Where the Next Online Program Enrollments Will Come From in 2026
AI Search, Cross-Border Demand, and Performance Channels for Universities Launching and Scaling Online Programs
Description
Audience-building for online programs is undergoing a meaningful shift in 2026. Across major markets, universities launching new online and professional programs are actively rebuilding how they reach, engage, and enroll prospective students. What was once handled through familiar paid search and brand campaigns is now becoming more integrated with cross-border channel strategy, AI-mediated discovery, and multi-platform performance. This discussion will explore how leading universities are approaching audience strategy for newly launched online programs, from channel mix and source-market prioritization to creative positioning, attribution, and the prospective student experience. We will examine how institutions are identifying audience signal, improving acquisition efficiency, and building internal alignment across enrollment, marketing, and program leadership as the digital landscape continues to evolve.
Date: 2026-07-23
Time (ET): 11:00 AM EDT, Jul 23, 2026
Time (Local): 3:00 PM UTC, Jul 23, 2026
Location: online
Speakers
Shawana Singletary
Assistant Vice President and Chief Enrollment Officer, Adelphi University
Toby Wang
Business Development Manager, ADTiger
Jennifer Wells
Director of Marketing, Goldey-Beacom College
Lisa Ellrich
Director of Admissions & Assistant Vice President for Enrollment, University of Maine at Farmington
Dr. Emmanuel Lalande
Senior Vice President of Enrollment Strategy and Student Success, Columbia College Chicago
Mirka Martel
Head of Research, Evaluation and Learning, the Institute of International Education (IIE)
Guided Questions
Shawana Singletary
Shawana, Adelphi put international, undergraduate, and graduate admissions and enrollment under your leadership after a career spanning admissions, financial aid, and marketing.
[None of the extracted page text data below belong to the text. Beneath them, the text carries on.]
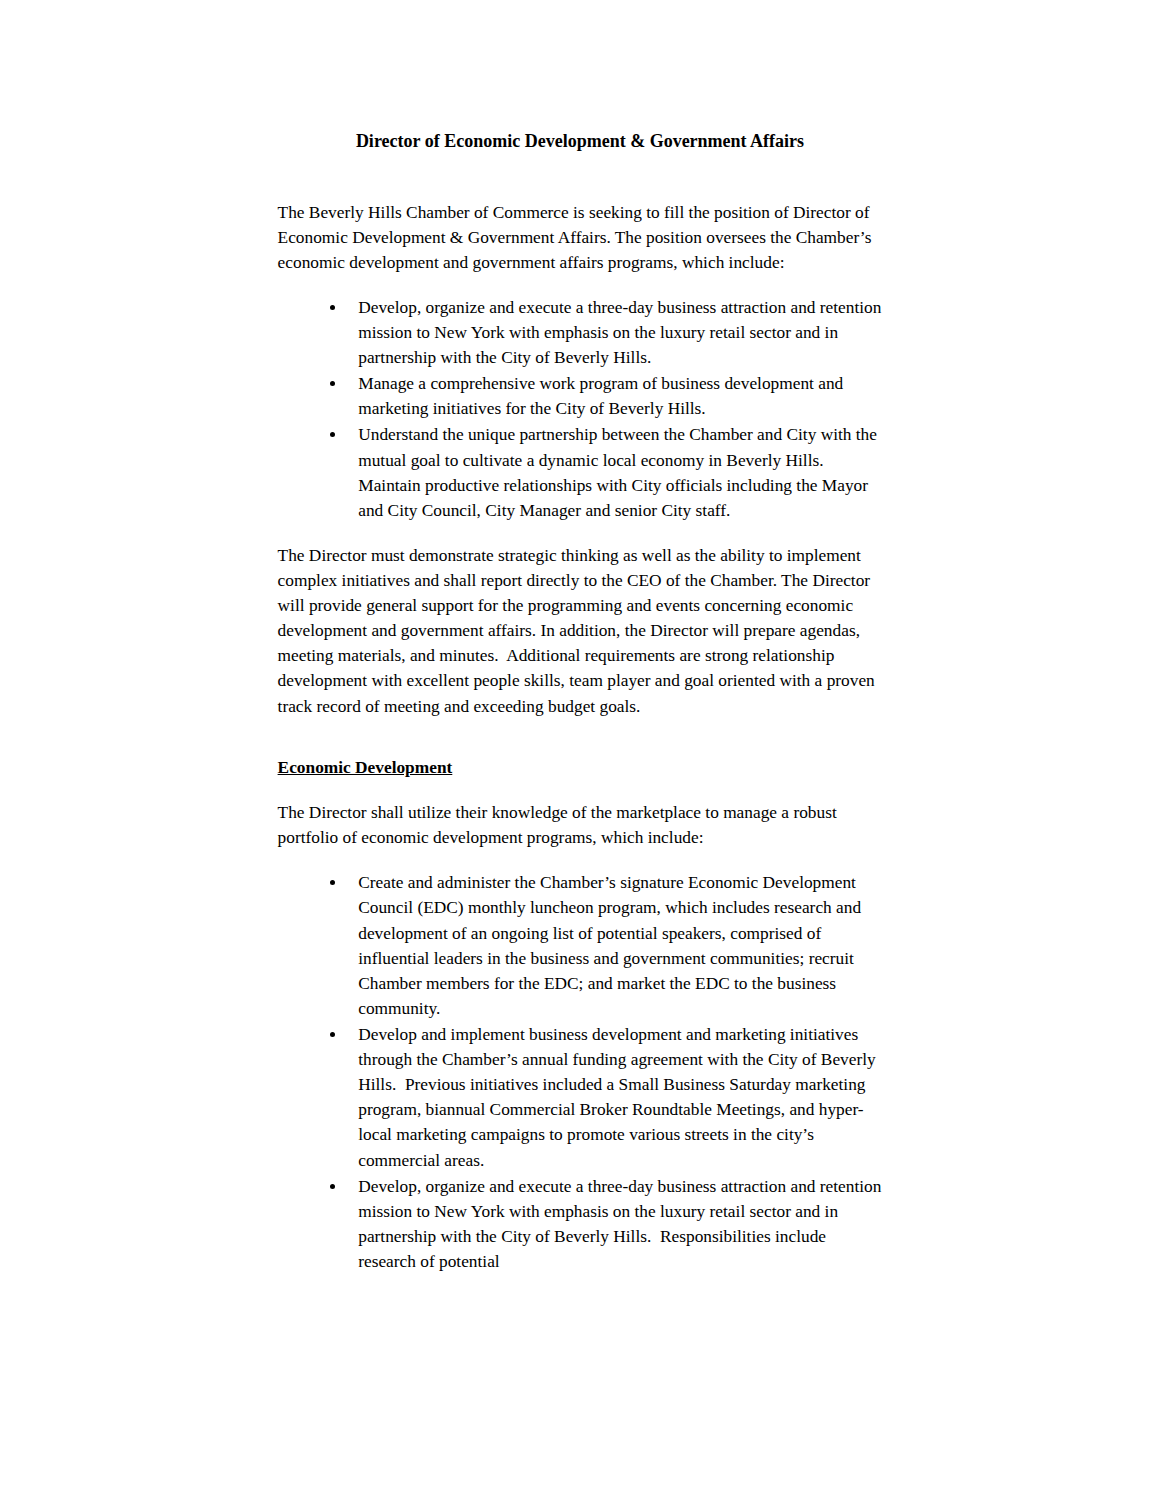Director of Economic Development & Government Affairs
The Beverly Hills Chamber of Commerce is seeking to fill the position of Director of Economic Development & Government Affairs. The position oversees the Chamber’s economic development and government affairs programs, which include:
Develop, organize and execute a three-day business attraction and retention mission to New York with emphasis on the luxury retail sector and in partnership with the City of Beverly Hills.
Manage a comprehensive work program of business development and marketing initiatives for the City of Beverly Hills.
Understand the unique partnership between the Chamber and City with the mutual goal to cultivate a dynamic local economy in Beverly Hills. Maintain productive relationships with City officials including the Mayor and City Council, City Manager and senior City staff.
The Director must demonstrate strategic thinking as well as the ability to implement complex initiatives and shall report directly to the CEO of the Chamber. The Director will provide general support for the programming and events concerning economic development and government affairs. In addition, the Director will prepare agendas, meeting materials, and minutes. Additional requirements are strong relationship development with excellent people skills, team player and goal oriented with a proven track record of meeting and exceeding budget goals.
Economic Development
The Director shall utilize their knowledge of the marketplace to manage a robust portfolio of economic development programs, which include:
Create and administer the Chamber’s signature Economic Development Council (EDC) monthly luncheon program, which includes research and development of an ongoing list of potential speakers, comprised of influential leaders in the business and government communities; recruit Chamber members for the EDC; and market the EDC to the business community.
Develop and implement business development and marketing initiatives through the Chamber’s annual funding agreement with the City of Beverly Hills. Previous initiatives included a Small Business Saturday marketing program, biannual Commercial Broker Roundtable Meetings, and hyper-local marketing campaigns to promote various streets in the city’s commercial areas.
Develop, organize and execute a three-day business attraction and retention mission to New York with emphasis on the luxury retail sector and in partnership with the City of Beverly Hills. Responsibilities include research of potential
When your graduate, undergraduate, and international teams read the same new audience differently, how do you decide whether the university is looking at one growth opportunity that deserves coordinated investment, or three recruitment problems that need separate plans?
Lisa Ellrich
Lisa, UMF says you oversee recruitment, marketing, and financial services and helped expand the university’s reach globally through CRM and recruitment plans. For a college that describes admissions as learning a student’s personal story and finding fit, when should digital marketing create first awareness, and when does a counselor need to carry the story personally?
Jennifer Wells
Jennifer, Goldey-Beacom made you its first marketing director to shape brand identity and enrollment-focused marketing, and you’ve written that you enrolled there to understand the product you market. When a prospective student first meets a small college through social, search, or an AI answer, what should that student see immediately so the brand feels specific rather than interchangeable?
Dr. Emmanuel Lalande
Emmanuel, you wrote a piece for The Hechinger Report arguing that the real crisis in higher ed isn't who shows up, it's how many who do show up never make it out, and that we watch enrollment obsessively while barely watching completion. As schools pour money into just getting found and getting people to apply, where's the risk that we're putting all our energy into the front of the funnel while the thing that actually matters for the student happens much later, and a lot more quietly?
Mirka Martel
Mirka, you oversee IIE’s Open Doors report and Project Atlas, which practitioners use to map U.S. and global student mobility. When India, Vietnam, Nigeria, or another source country starts rising in the data, where does the national trend stop being useful and local program-level proof need to take over before the institution invests?
Toby Wang
Toby, AdTiger’s brief puts you closest to cross-market performance across Google, Meta, TikTok, and regional platforms, with the goal of adding international demand rather than replacing a university’s existing partners. When a university runs an international test, how do you decide which layer to localize first—creative, landing page, follow-up, or channel mix—so the results teach the institution something it can actually use?